Pistachio Raspberry Cake

A delightful blend of nutty pistachios and tart raspberries, this cake is perfect for special occasions or a cozy afternoon treat.
Prep Time 15 minutes
Cook Time 35 minutes
Total Time 50 minutes
Servings: 8 servings
Course: Cake, Dessert
Cuisine: American
Calories: 300

Ingredients
  

Cake Ingredients
  • 250 g unsalted butter, softened (16 tablespoons, or 2 sticks + 1 1/2 tablespoons)
  • 240 g golden caster sugar (1 cup + 2 tbsp)
  • 1 tsp vanilla extract
  • 4 large eggs
  • 150 g plain flour (1 cup & 1/4 scant cup)
  • 2 tsp baking powder
  • ¼ tsp fine sea salt
  • 100 g shelled pistachios (3/4 cup)
Buttercream and Topping Ingredients
  • 175 g softened unsalted butter (13 tablespoons + 1 tsp)
  • 280 g sifted icing sugar (2 + 1/3 cups)
  • 2 tbsp smooth pistachio cream
  • ½ tsp fine sea salt
  • 1 tsp lemon juice
  • 3 tbsp raspberry jam
  • 250 g fresh raspberries (approximately 2 cups)
  • 2 tbsp roughly chopped pistachios
  • to garnish sprigs of fresh mint

Method
 

Preparation
  1. Preheat the oven to 160°C fan / 180°C conventional (355°F). Grease and line two 20cm loose-based round cake tins with non-stick baking paper, then set aside.
  2. In a large mixing bowl, cream together the softened unsalted butter and golden caster sugar using a handheld mixer or a stand mixer fitted with a paddle attachment for about 3-5 minutes, until the mixture is lighter, smoother, and mousse-like.

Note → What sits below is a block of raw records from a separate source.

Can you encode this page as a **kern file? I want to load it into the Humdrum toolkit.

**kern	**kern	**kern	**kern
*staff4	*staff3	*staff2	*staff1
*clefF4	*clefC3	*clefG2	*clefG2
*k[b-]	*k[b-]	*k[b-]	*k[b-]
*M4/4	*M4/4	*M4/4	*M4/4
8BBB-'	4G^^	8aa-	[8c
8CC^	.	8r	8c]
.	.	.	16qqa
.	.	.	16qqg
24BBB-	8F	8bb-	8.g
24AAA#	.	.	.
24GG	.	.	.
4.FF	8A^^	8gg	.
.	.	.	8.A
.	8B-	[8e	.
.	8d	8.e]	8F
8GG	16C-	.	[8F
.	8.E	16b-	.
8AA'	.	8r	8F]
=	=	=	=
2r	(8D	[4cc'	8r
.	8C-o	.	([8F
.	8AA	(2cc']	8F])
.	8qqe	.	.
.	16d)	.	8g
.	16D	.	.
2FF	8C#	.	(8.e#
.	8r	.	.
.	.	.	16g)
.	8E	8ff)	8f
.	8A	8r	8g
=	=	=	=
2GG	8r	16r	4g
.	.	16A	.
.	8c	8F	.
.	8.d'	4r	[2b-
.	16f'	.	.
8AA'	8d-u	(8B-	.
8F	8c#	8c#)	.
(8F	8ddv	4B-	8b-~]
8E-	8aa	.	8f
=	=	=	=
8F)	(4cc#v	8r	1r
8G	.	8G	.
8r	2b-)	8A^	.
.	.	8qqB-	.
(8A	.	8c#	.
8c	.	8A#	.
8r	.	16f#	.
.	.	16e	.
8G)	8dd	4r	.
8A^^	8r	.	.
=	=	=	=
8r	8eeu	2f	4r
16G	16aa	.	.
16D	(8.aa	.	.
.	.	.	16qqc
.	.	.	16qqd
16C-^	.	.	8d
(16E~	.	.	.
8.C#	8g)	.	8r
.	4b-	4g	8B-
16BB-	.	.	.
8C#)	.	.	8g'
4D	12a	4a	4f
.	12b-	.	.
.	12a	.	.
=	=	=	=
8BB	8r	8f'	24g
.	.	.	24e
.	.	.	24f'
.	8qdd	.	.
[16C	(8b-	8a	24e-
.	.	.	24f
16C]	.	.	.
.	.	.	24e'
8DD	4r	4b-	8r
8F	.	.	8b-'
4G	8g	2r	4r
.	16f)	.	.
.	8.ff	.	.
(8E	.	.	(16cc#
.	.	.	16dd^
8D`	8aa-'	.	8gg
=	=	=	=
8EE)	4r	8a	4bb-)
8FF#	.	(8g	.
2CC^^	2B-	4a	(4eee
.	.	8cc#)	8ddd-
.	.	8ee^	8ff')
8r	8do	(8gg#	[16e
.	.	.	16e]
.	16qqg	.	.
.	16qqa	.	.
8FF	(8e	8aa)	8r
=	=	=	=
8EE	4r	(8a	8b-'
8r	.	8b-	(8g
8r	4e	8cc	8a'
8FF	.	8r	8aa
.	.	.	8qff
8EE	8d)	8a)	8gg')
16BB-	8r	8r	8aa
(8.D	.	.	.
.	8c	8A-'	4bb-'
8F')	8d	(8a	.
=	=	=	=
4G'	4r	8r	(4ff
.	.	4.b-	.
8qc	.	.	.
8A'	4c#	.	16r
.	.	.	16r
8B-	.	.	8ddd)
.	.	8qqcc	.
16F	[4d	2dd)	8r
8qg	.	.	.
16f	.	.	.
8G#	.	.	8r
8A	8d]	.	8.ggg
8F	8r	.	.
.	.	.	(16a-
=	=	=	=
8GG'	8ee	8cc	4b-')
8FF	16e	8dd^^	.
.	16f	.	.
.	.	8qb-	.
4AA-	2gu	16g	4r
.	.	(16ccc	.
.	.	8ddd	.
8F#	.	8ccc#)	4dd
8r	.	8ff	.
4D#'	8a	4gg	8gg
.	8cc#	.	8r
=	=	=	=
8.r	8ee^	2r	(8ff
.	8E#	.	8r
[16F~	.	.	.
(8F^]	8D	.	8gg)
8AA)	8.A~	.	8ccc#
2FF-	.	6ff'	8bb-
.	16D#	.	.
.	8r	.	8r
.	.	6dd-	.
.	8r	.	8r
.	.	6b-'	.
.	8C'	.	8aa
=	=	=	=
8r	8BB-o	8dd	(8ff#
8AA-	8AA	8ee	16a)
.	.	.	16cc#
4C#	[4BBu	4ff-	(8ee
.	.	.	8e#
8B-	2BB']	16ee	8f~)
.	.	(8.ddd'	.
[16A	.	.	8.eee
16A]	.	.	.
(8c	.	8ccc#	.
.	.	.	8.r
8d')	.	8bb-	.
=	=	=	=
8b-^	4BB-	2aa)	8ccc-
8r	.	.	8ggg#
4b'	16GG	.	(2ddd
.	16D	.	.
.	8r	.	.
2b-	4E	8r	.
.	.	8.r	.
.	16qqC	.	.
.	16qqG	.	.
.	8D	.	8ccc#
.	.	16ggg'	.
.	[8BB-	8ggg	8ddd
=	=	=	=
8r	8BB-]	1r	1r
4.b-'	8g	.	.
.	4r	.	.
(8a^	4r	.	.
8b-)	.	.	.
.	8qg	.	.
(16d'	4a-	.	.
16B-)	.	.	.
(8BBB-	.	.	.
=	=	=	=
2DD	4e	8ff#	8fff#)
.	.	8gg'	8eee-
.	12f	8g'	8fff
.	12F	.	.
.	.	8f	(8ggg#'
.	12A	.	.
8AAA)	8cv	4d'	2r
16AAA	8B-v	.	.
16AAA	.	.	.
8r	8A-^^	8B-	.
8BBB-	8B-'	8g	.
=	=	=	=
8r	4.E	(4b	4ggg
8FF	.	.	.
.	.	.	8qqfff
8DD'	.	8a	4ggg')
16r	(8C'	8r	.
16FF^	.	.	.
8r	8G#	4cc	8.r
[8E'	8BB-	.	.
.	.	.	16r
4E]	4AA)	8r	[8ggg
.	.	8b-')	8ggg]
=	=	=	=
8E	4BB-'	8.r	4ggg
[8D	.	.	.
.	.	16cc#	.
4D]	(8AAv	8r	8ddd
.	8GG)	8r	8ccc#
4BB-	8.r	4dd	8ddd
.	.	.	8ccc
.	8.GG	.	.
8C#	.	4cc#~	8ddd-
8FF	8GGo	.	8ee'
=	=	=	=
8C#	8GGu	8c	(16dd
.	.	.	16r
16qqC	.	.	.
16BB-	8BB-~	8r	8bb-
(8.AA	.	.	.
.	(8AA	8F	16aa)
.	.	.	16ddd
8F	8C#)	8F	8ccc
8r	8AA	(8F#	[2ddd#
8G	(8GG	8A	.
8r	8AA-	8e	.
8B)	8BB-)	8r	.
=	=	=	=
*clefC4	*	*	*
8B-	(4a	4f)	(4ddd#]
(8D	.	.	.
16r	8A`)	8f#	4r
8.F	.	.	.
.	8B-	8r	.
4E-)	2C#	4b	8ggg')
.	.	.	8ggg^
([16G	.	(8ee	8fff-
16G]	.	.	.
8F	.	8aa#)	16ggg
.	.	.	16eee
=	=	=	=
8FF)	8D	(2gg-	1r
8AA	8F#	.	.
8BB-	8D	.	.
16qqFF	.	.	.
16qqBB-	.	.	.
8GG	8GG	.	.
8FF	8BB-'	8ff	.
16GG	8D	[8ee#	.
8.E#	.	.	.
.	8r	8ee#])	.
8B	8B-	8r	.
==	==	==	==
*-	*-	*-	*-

Add vanilla extract and mix again.
  3. Add the eggs one at a time, ensuring that each egg is fully incorporated before adding the next. Continue whisking until the batter is completely smooth.
  4. In a food processor, grind the shelled pistachios into a fine crumb, resembling the texture of ground almonds.
  5. Sift the plain flour and baking powder into the bowl, followed by the fine sea salt and ground pistachios. Carefully fold the mixture until just combined to avoid overmixing.
  6. Divide the batter equally between the two prepared tins, smoothing the top with a spatula.
Baking
  1. Bake in the preheated oven for about 35 minutes, or until well-risen and a skewer inserted into the center comes out clean. Allow the cakes to cool in their tins for 15 minutes before transferring to a wire rack to cool completely.
Buttercream Preparation
  1. While the cakes cool, prepare the buttercream by creaming together the softened unsalted butter and sifted icing sugar until the mixture is pale and fluffy. Add the smooth pistachio cream, salt, and lemon juice, and mix until well combined. Adjust lemon juice to taste.
Assembly
  1. Once the cakes are completely cooled, place one layer on a serving plate. Using a piping bag, evenly spread half of the buttercream on top. Spread the raspberry jam in a thin layer over the buttercream, taking care not to let it overflow.
  2. Place the second cake layer on top and generously frost the top with the remaining buttercream. Garnish with fresh raspberries, chopped pistachios, and sprigs of fresh mint for a beautiful finish.

Notes

Store leftover cake in an airtight container in the refrigerator for up to five days. To freeze, wrap individual slices tightly and store in a freezer-safe bag for up to three months. Thaw in the refrigerator before enjoying. For variations, swap raspberries for cherries or strawberries.